ABOUT THIS EXERCISE: Within the material below, filter for lines that hold the word "hiện".

MATERIAL FOR THE TASK:
++++++++

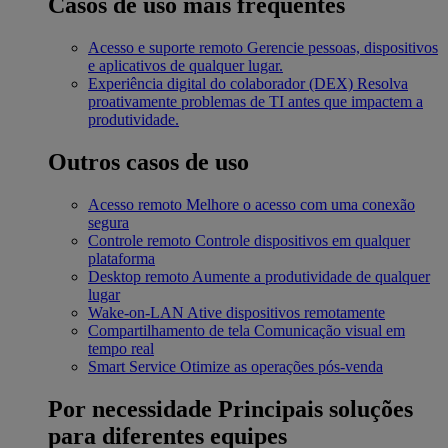
Casos de uso mais frequentes
Acesso e suporte remoto
Gerencie pessoas, dispositivos
e aplicativos de qualquer lugar.
Experiência digital do colaborador (DEX)
Resolva
proativamente problemas de TI antes que impactem a
produtividade.
Outros casos de uso
Acesso remoto
Melhore o acesso com uma conexão
segura
Controle remoto
Controle dispositivos em qualquer
plataforma
Desktop remoto
Aumente a produtividade de qualquer
lugar
Wake-on-LAN
Ative dispositivos remotamente
Compartilhamento de tela
Comunicação visual em
tempo real
Smart Service
Otimize as operações pós-venda
Por necessidade
Principais soluções
para diferentes equipes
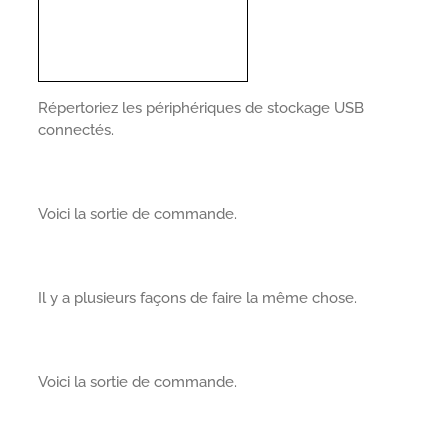
Répertoriez les périphériques de stockage USB
connectés.
Voici la sortie de commande.
Il y a plusieurs façons de faire la même chose.
Voici la sortie de commande.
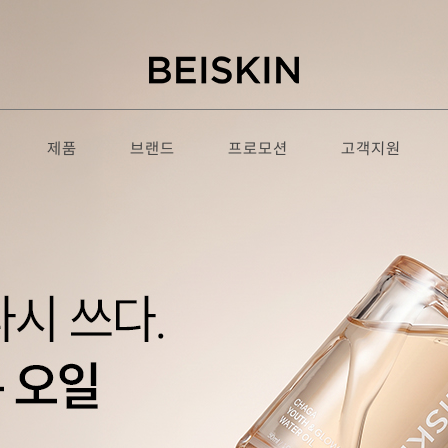
제품
브랜드
프로모션
고객지원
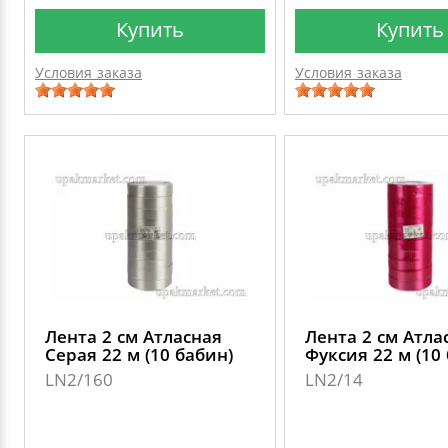
Купить
Купить
Условия заказа
Условия заказа
Лента 2 см Атласная
Лента 2 см Атла
Серая 22 м (10 бабин)
Фуксия 22 м (10
LN2/160
LN2/14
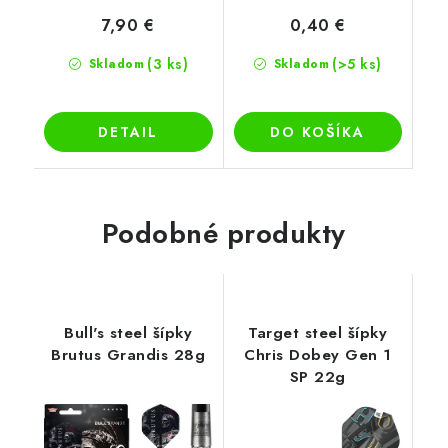
7,90 €
0,40 €
(3 ks)
(>5 ks)
Skladom
Skladom
DETAIL
DO KOŠÍKA
Podobné produkty
Bull's steel šípky
Target steel šípky
Brutus Grandis 28g
Chris Dobey Gen 1
SP 22g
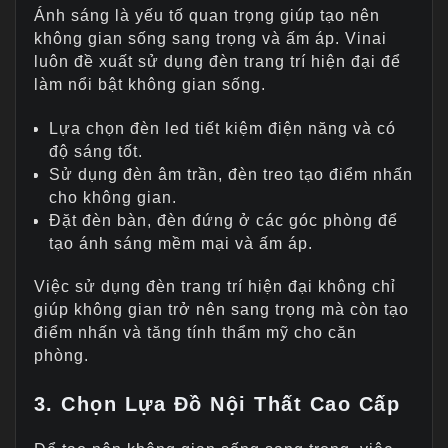
Ánh sáng là yếu tố quan trọng giúp tạo nên
không gian sống sang trọng và ấm áp. Vinai
luôn đề xuất sử dụng đèn trang trí hiện đại để
làm nổi bật không gian sống.
Lựa chọn đèn led tiết kiệm điện năng và có
độ sáng tốt.
Sử dụng đèn âm trần, đèn treo tạo điểm nhấn
cho không gian.
Đặt đèn bàn, đèn đứng ở các góc phòng để
tạo ánh sáng mềm mại và ấm áp.
Việc sử dụng đèn trang trí hiện đại không chỉ
giúp không gian trở nên sang trọng mà còn tạo
điểm nhấn và tăng tính thẩm mỹ cho căn
phòng.
3. Chọn Lựa Đồ Nội Thất Cao Cấp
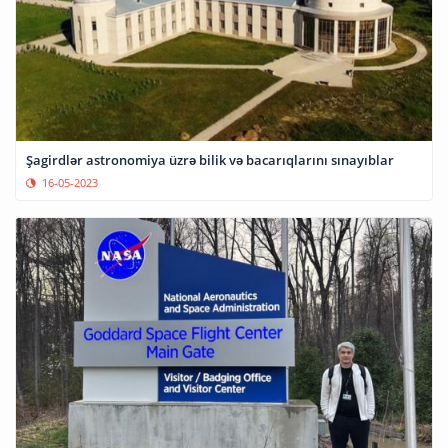
Şagirdlər astronomiya üzrə bilik və bacarıqlarını sınayıblar
16-05-2023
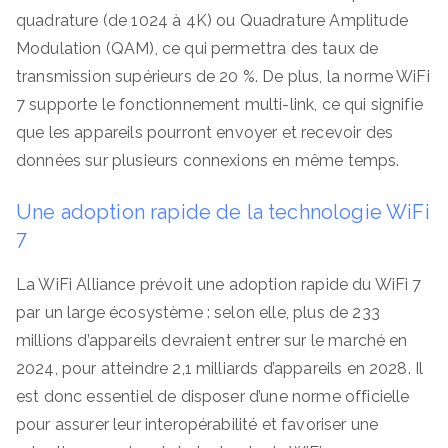
quadrature (de 1024 à 4K) ou Quadrature Amplitude
Modulation (QAM), ce qui permettra des taux de
transmission supérieurs de 20 %. De plus, la norme WiFi
7 supporte le fonctionnement multi-link, ce qui signifie
que les appareils pourront envoyer et recevoir des
données sur plusieurs connexions en même temps.
Une adoption rapide de la technologie WiFi
7
La WiFi Alliance prévoit une adoption rapide du WiFi 7
par un large écosystème : selon elle, plus de 233
millions d’appareils devraient entrer sur le marché en
2024, pour atteindre 2,1 milliards d’appareils en 2028. Il
est donc essentiel de disposer d’une norme officielle
pour assurer leur interopérabilité et favoriser une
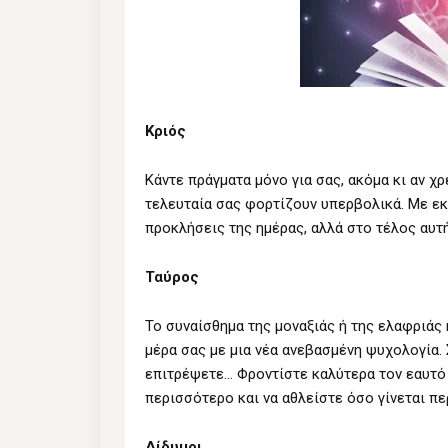
Κριός
Κάντε πράγματα μόνο για σας, ακόμα κι αν χ
τελευταία σας φορτίζουν υπερβολικά. Με εκ
προκλήσεις της ημέρας, αλλά στο τέλος αυτή
Ταύρος
Το συναίσθημα της μοναξιάς ή της ελαφριάς
μέρα σας με μια νέα ανεβασμένη ψυχολογία. 
επιτρέψετε… Φροντίστε καλύτερα τον εαυτό
περισσότερο και να αθλείστε όσο γίνεται π
Δίδυμοι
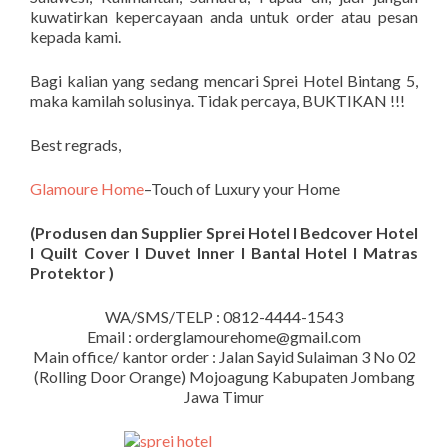
kuwatirkan kepercayaan anda untuk order atau pesan
kepada kami.
Bagi kalian yang sedang mencari Sprei Hotel Bintang 5,
maka kamilah solusinya. Tidak percaya, BUKTIKAN !!!
Best regrads,
Glamoure Home
–Touch of Luxury your Home
(Produsen dan Supplier Sprei Hotel I Bedcover Hotel
I Quilt Cover I Duvet Inner I Bantal Hotel I Matras
Protektor )
WA/SMS/TELP : 0812-4444-1543
Email : orderglamourehome@gmail.com
Main office/ kantor order : Jalan Sayid Sulaiman 3 No 02
(Rolling Door Orange) Mojoagung Kabupaten Jombang
Jawa Timur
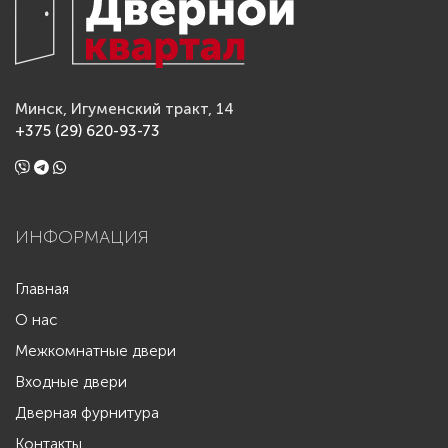
Минск, Игуменский тракт, 14
+375 (29) 620-93-73
ИНФОРМАЦИЯ
Главная
О нас
Межкомнатные двери
Входные двери
Дверная фурнитура
Контакты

++++++++

ANSWER BOX:
luôn đề xuất sử dụng đèn trang trí hiện đại để
Việc sử dụng đèn trang trí hiện đại không chỉ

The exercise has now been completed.